Lexicon lookup

In the module Word, grapheme-to-phoneme conversion takes place. This process is divided into three steps:

  1. Festival first tries to find the word in the addenda lexicon. This is a supplement to the lexicon which typically contains some user specific entries. Entries can be added using the scheme-function ``lex.add.entry''. For the German lexicons it is called sampa_addenda and is defined in the file ims_german_lexicons.scm.
  2. If the word is not found in the addenda lexicon, it is looked up in the compiled lexicon. This is done by a binary search in the compiled lexicon. We currently use two different full-form lexicons: the BOMP lexicon [5] from the University of Bonn, Germany, which is distributed together with the Open-Source version of IMS German Festival, and the Celex lexicon [1]. German lexicons are in the directory festival/lib/german/dicts/.
  3. Since German wordforms are highly productive, many words are not found in the lexicon.
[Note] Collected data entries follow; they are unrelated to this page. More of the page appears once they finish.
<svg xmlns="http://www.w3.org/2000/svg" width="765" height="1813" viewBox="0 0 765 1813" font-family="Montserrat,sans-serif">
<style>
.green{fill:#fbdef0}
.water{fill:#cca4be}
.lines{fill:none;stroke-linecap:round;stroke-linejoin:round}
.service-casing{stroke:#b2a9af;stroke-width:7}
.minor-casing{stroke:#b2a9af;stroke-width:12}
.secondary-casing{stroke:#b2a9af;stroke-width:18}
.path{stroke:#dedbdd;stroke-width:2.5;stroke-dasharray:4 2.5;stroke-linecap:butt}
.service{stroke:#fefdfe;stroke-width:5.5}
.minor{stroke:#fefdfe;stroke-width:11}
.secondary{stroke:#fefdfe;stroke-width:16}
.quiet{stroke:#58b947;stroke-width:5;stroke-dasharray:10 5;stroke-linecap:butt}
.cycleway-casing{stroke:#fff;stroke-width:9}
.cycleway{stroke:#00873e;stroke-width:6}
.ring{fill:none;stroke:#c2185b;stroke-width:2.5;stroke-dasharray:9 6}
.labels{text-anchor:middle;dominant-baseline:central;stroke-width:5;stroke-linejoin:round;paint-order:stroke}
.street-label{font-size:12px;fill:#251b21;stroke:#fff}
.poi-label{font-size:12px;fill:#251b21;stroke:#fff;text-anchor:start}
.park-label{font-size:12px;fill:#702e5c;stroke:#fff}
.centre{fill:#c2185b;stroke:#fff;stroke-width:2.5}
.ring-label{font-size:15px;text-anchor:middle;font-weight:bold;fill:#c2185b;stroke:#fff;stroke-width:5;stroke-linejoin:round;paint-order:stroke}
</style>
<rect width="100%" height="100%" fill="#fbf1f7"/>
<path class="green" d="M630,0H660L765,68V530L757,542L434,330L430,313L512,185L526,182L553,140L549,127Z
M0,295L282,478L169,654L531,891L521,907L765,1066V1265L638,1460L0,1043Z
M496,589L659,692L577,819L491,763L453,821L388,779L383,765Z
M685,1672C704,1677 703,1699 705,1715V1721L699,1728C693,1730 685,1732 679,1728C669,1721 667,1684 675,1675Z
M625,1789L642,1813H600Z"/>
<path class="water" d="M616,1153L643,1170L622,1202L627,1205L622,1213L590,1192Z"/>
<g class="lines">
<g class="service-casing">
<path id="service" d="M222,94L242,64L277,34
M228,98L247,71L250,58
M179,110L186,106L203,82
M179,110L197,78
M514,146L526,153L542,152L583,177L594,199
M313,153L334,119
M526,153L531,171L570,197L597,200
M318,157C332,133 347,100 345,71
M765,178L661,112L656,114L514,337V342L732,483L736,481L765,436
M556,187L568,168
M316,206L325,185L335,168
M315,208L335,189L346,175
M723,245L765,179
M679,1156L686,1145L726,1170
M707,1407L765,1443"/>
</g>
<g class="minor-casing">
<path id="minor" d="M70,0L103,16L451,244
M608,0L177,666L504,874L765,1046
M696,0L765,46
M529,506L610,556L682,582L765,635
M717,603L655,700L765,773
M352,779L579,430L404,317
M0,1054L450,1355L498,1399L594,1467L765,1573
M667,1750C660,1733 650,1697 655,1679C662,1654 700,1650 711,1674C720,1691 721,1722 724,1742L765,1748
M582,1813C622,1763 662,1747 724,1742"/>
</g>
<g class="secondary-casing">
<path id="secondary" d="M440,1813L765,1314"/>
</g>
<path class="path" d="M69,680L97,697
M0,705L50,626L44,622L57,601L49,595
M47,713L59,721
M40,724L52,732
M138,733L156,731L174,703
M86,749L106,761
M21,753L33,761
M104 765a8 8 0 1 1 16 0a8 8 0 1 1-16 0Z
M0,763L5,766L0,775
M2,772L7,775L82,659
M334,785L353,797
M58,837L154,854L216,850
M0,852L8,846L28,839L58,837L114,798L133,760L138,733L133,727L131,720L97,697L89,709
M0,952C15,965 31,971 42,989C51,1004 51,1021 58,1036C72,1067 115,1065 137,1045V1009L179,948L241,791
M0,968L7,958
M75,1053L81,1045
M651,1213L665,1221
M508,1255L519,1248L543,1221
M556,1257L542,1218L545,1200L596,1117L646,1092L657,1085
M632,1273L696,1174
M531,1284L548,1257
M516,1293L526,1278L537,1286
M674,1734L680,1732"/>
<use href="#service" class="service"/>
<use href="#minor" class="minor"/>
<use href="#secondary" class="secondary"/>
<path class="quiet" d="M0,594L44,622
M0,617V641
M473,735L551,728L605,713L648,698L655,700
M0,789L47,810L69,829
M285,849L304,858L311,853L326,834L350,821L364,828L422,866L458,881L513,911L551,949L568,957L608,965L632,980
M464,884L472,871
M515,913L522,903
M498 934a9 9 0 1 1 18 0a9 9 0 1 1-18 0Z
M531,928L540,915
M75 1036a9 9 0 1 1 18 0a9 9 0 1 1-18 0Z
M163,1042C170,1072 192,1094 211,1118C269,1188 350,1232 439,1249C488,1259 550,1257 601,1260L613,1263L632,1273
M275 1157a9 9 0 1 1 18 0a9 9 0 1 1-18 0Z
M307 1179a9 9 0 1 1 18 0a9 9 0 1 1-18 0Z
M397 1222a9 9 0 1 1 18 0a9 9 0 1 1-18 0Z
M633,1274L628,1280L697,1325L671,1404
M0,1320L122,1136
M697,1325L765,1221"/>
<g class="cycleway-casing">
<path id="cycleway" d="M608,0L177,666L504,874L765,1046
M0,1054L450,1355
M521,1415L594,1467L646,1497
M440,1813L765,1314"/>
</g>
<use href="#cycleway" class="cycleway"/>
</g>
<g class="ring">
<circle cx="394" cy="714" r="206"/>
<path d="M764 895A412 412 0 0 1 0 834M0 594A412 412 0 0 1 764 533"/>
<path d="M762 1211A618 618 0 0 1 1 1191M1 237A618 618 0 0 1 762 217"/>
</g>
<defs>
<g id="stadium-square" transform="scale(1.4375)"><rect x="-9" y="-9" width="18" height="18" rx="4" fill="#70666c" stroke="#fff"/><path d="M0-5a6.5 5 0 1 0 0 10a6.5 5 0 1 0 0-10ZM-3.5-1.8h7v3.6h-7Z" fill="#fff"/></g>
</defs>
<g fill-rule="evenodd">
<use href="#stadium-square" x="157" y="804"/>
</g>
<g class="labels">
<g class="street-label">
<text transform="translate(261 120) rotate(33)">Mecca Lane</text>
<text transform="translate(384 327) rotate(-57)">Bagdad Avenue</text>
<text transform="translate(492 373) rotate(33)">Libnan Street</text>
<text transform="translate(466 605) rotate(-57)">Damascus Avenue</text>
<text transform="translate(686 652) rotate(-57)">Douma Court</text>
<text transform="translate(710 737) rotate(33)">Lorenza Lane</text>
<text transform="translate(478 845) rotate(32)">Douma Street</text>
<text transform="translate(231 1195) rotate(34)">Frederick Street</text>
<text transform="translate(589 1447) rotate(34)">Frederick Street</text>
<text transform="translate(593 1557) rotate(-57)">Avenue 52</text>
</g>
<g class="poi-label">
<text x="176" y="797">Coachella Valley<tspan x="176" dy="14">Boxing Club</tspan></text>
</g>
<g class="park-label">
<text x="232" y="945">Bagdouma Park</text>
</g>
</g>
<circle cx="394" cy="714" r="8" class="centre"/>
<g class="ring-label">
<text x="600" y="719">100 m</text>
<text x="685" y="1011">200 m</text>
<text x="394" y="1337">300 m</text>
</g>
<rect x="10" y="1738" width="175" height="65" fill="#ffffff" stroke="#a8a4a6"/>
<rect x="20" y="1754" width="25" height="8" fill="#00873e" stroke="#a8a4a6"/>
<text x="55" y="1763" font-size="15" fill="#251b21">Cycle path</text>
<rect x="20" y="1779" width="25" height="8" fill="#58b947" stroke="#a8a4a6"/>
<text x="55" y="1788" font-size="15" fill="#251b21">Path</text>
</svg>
These words are converted to their transcription using letter-to-sound (LTS) rules are used. Since these rules often provide unsatisfying results, as many words of the application domain as possible should be in the lexicon. The LTS rules can be found in the fileims_german_lts.scm

For a language like German, which is rich in derivations and compounds it is very helpful to have a morphological component with a lemma lexicon instead of a full-form lexicon. Currently, such a component is being developed at the IMS.